Well, this is my first entry. Wow, how boring is that? How many people start out their first entry saying exactly the same thing? Oh well. Today is Jan. 6, 2008. I go back to school/work tomorrow, and I'm pretty happy about it. I've been at home for the past month doing nothing but clinging desperately to my sanity.  Ok, so it hasn't been that bad, but I'm certainly ready to go back and have some human interaction.
It's going to be difficult, however, because I'm going back as a new person. The student body and my Commuter staff have known me as my former, lesbian-female self. When I return to school tomorrow, I will be my new, straight-male self. But since I have not began hormones yet, I still look and sound pretty much as I did before, so I know that transitioning is going to be difficult to start out with. No one is going to take me seriously at first, until my voice starts to change. 
I got a text last night from Cheese, my sports editor. I had sent out an e-mail to all of the staff saying that my name has changed, and so he said some sarcastic remark about me being "Ms. LaMuerta." I told him it wasn't Ms., then he of course said, "Mrs?" and I said fuck no, and he said, "Ok, then it's Miss." I gave up on his ignorance, and said, "Whatever, I'll explain later." 
I know I should probably have said something already about my sex changing as well as my name, but I think it's something that should be done in person, for some reason. I don't know, maybe not. Maybe I should have mentioned it in the e-mail, but I'm going back tomorrow, so I might as well just wait until then. 

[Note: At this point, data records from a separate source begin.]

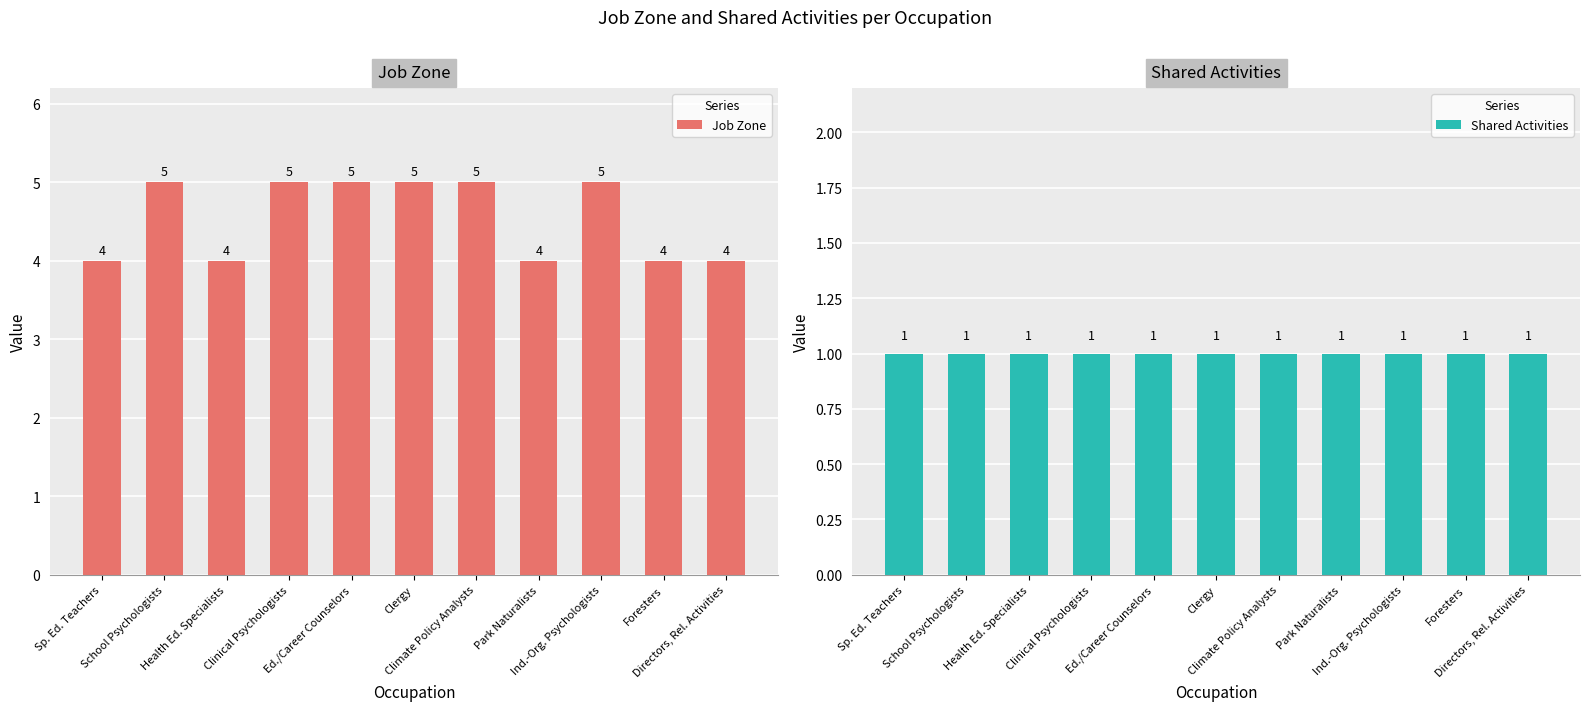

Between Sp. Ed. Teachers and School Psychologists, which series saw the biggest shift?

Job Zone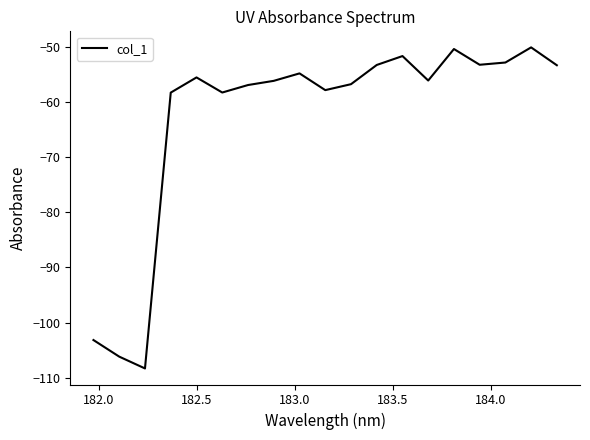

What is the smallest value displayed?

-108.3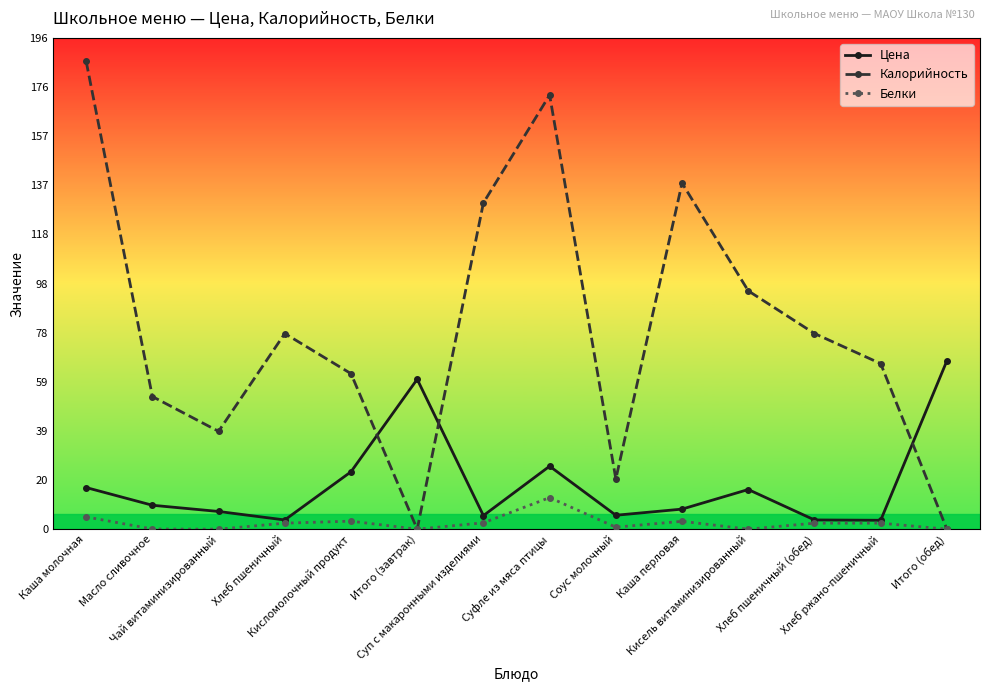

Between Соус молочный and Кисель витаминизированный, which series saw the biggest shift?

Калорийность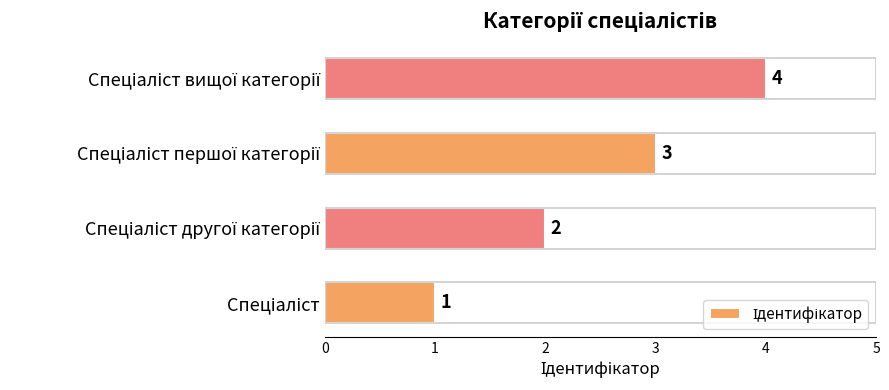

What is the difference between the maximum and minimum values?

3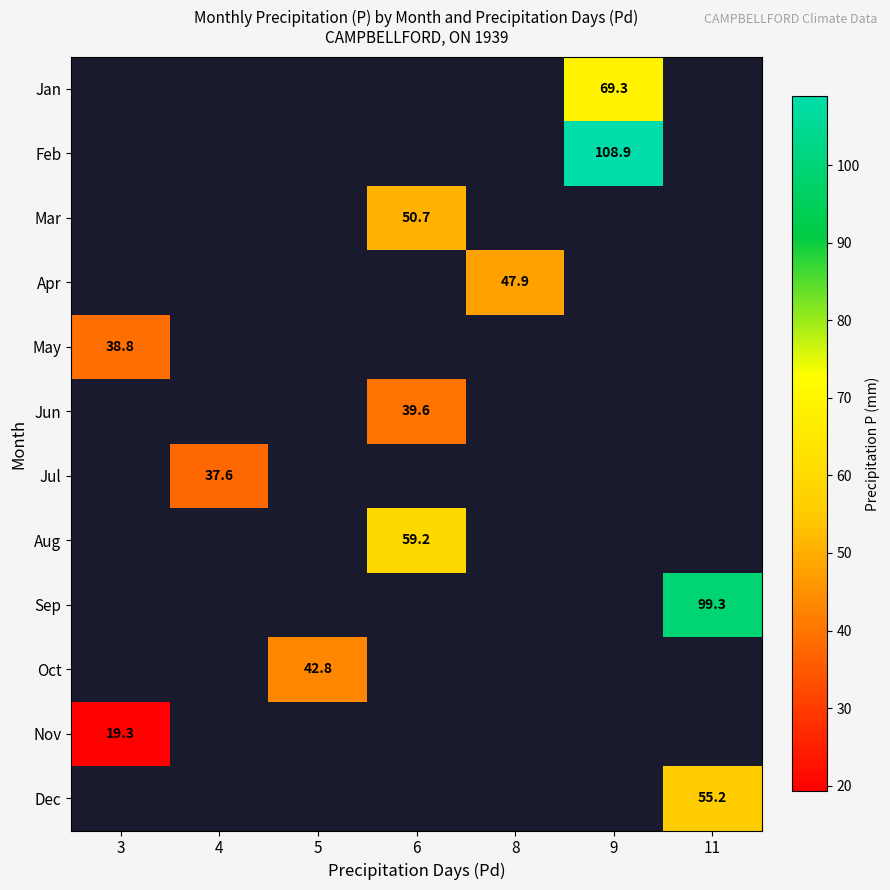

Which label corresponds to the smallest value in the chart?

3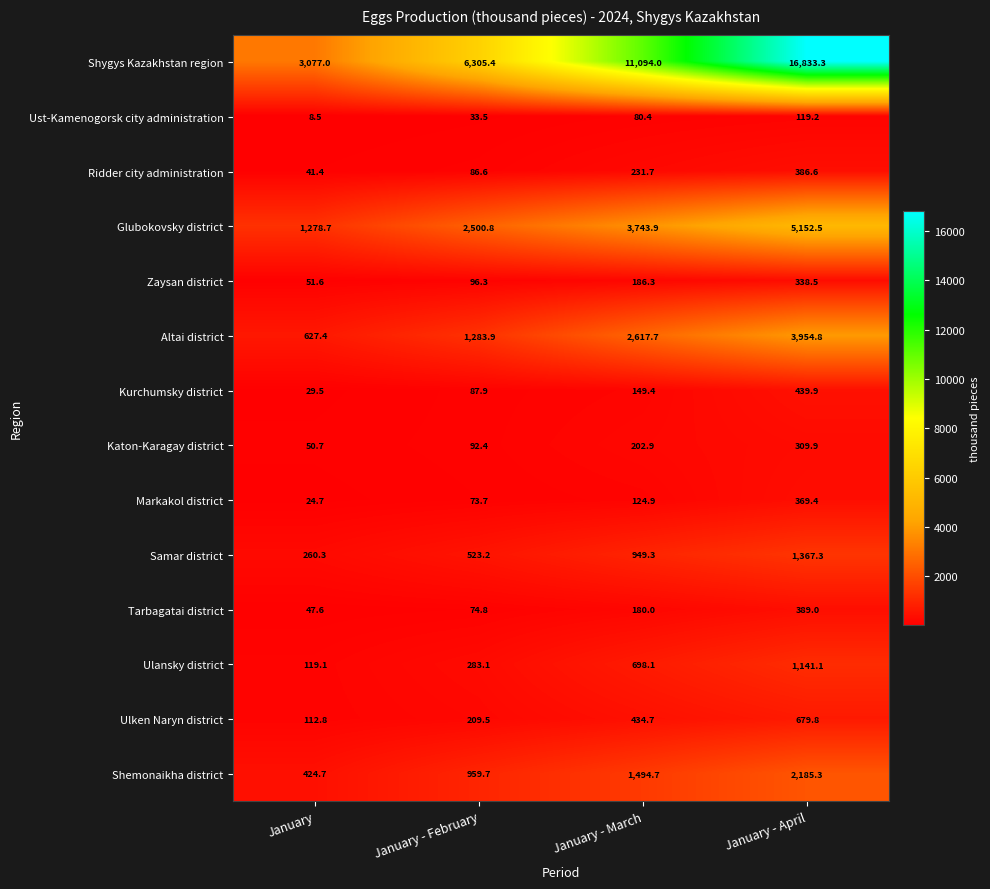

What is the total value across all series at January - March?

22188.0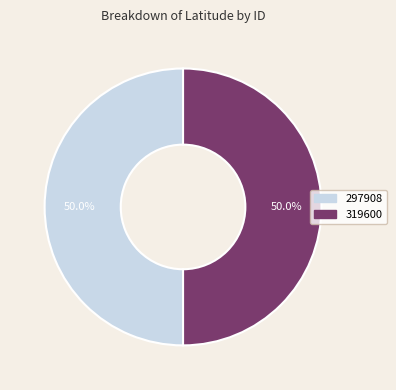

To the nearest percent, what is the average slice percentage?

50%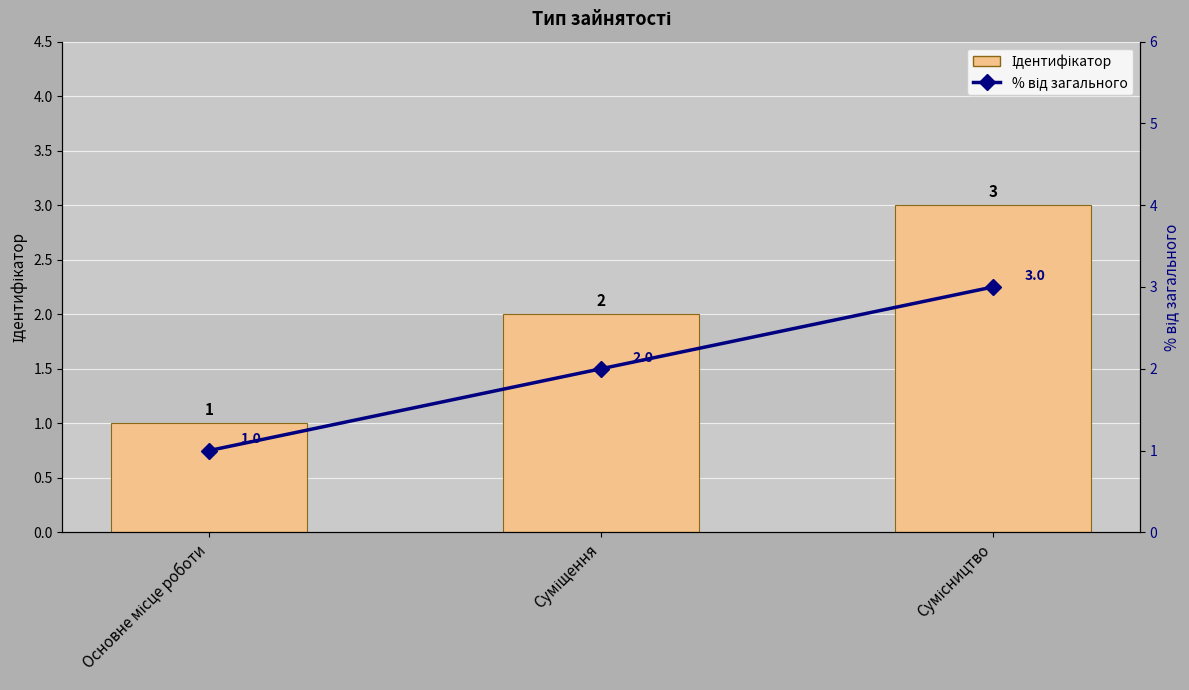

How many data points in % від загального are less than 2?

1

Another issue is going to class, and having the teacher use my old name. I'm still registered under that name, because the change hasn't been completed yet. I still have like 3 weeks to wait. So, I'll have to go up to all of my teachers at the beginning of class and inform them of my new name (and probably new gender) before they take role, so I'm not made horribly uncomfortable. Again, though, the big issue is that I'm well-known at LB, being the editor-in-chief and former opinion editor, so my name and picture have been in that damn paper almost every week for the past two years. I've thought about writing a brief little explanation of my transition for the first week, but I'm still debating on that. 
Anyway, that's what's going on right now. I'm still trying to get in to see a doctor for hormones. I did go see my new therapist on Friday, and that went well. He had a hell of a lot more information than my previous therapist who knew nothing of gender identity issues. The new guy, though he's in Portland and I have to pay out of pocket, is much more worth it, and I'm glad that I was made aware of other options. 
Other crap...well, things are going alright with my family, except they still use female pronouns and my old name. Not even Elizabeth, but my OLD fucking name that I hate, and refuse to even write here. But yeah, that needs to stop. I am Davis, I am a guy, and they need to adjust to that. But I'll give them all time. Again, I think it'll be easier when my voice starts to change and everything.